Structure messaging guidelines for a design system

Messaging guidelines within a design system are one of the most important things which define how the system communicates with the user by showing updates, errors, feedbacks & warnings.

Design systems are not just for visual references and code snippets, they define how the system will communicate with the user and vice versa. They also define consistency and help users of the design system to pick the correct mode of communication.

In this article, we’ll take a look at some tips on how to write and present messaging guidelines to help users of the design system to pick the correct mode of communication.

Type of guidelines

Open-ended guidelines can be generic and universal when you don’t require guidelines to be very specific and to be used by users according to the scenario while maintaining basic rules.

Strict & thorough
This type of guideline should be very detailed and specific, constructing it will require time as compared to open-ended guidelines. It has to be made sure that the user doesn’t interpret the components according to the scenario, the user should be able to apply the specified component according to the scenario.

We’ll be talking about Strict Guidelines in this article.


Identify your user, are they — designers, developers, quality analysts and keep them in mind while designing the guidelines as this will make a huge difference. Designers would be familiar with an interaction but developers won’t be, developers would be familiar with a certain technical error but designers won’t be. So make sure the guidelines are well defined and thought through.

Establish Principles

Source : Google Material Design

Let users know a high-level picture of the component’s functions and behavior, this gives a quick picture to users that if the component fits in the scenario before going through the whole guidelines for that component.
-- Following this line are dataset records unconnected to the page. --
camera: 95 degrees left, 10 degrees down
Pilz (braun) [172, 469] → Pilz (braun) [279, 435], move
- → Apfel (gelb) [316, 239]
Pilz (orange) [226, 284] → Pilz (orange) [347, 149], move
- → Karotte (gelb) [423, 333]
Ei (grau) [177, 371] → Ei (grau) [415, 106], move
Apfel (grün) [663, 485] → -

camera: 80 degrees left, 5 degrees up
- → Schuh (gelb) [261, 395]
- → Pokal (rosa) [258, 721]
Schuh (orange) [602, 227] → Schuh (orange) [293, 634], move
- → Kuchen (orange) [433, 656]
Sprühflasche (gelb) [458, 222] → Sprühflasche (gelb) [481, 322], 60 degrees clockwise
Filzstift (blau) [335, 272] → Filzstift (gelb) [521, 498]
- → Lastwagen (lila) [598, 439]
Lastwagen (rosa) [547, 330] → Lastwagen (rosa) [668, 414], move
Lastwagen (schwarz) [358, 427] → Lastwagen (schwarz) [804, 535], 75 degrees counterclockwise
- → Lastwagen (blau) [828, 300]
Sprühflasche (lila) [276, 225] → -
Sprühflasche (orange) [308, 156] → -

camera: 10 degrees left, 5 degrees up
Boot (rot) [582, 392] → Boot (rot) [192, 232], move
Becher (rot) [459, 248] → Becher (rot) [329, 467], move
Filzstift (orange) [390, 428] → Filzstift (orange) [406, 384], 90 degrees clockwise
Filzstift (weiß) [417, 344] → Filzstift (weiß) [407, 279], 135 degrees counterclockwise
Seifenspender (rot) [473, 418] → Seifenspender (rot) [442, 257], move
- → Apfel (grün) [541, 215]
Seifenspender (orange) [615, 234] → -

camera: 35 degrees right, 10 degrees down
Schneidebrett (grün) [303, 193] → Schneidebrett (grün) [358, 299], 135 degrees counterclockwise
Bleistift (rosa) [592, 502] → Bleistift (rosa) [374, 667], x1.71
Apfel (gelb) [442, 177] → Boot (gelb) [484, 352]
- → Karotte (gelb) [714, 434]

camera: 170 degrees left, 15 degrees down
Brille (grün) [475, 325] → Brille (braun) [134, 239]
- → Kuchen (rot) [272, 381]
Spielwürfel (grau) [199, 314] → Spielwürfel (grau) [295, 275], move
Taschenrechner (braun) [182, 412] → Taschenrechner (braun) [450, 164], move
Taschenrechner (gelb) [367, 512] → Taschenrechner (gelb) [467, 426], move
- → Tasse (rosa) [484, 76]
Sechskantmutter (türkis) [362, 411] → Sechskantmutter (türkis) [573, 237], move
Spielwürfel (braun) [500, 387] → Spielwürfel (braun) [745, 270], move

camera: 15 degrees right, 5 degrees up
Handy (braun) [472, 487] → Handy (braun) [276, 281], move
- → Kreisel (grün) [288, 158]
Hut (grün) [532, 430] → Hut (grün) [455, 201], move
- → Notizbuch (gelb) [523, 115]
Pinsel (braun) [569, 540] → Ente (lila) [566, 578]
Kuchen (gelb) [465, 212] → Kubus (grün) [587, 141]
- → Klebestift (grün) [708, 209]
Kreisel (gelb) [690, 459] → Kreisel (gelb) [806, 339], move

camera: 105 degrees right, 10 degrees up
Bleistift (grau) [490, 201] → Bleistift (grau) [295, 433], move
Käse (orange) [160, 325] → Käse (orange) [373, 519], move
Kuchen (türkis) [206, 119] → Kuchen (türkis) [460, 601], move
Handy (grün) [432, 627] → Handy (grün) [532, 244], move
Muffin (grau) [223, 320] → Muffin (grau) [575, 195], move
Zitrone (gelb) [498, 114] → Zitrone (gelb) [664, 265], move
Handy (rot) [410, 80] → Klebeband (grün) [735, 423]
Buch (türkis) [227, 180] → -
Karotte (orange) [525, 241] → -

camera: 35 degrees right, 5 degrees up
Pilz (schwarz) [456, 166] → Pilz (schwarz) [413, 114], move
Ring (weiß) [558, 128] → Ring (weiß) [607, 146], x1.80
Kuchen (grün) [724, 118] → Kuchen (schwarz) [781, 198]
Explain user how these guidelines will help to choose correct messaging component

Users may not always know which component will fit the scenario or might get confused between two components. To mitigate this problem, different ways of representation can be used to help the user make a decision. It can be an infographic, a table, a high-level visual representation of all the components at once, or a combination of all of them. If making this is difficult, start making use cases for users, and then it will be easier to decide a way to explain.

Lighting Design System, visuals explaining how to choose a type of message
Lighting Design System, with the combination of the above visual representation and this table, user can choose a messaging component for the required scenario

States, types of messages

Users should be aware of all the types of messages within a message component. Each component comes with several states like error state, success state, informative state (do note that these individual states can be defined further like dismissable error or form error, we can talk about this in another article). States should have an urgency or priority queue with defined behavior so that users can choose when and what state to use based on urgency.

Source : Adobe Spectrum Design System

Each state has a specific use case which can be shown as an example, don’t assume the user to interpret on their own. Being specific helps the user to make a decision efficiently with less cognitive load.

Source : Carbon Design System

Messaging Components

There are different messaging components for each use case, few examples are Modal/Dialog, Toast, Popover, Inline message, and so on. These components should be well explained and defined, you can also add use cases/usage, behaviors for more detailed information.

Source : Carbon Design System


Where and how to place a component representation with context. The same type of message component can have different placements and have different use and meaning.

For example

  • A toast message placed on the top center means an informational and conformational toast that requires the user’s attention.
Source : Atlassian — Jira
  • A toast aligned near a field means a contextual toast which requires action.
Source : Gmail, when user send a mail this toast appears at a low priority position e.i bottom left

So, be very specific on details for placement guidelines and also include what that placement means.


Components messaging must allow the users to understand what is going on. It should follow the writing styles and the defined messaging principles. Each type component requires a specific type of content. You can further write detailed content guidelines while defining states of messages and use cases.

Source : Lighting Design System, Inline messaging

Few Extra things

Apart from visual specifications and anatomy of component, you can include examples for

  • Usage of messaging component, Do’s and Don’ts (This helps users to cater to many scenarios without even going through the document)
  • Animation guidelines with usage detail

Thank you for reading! I hope this article was helpful.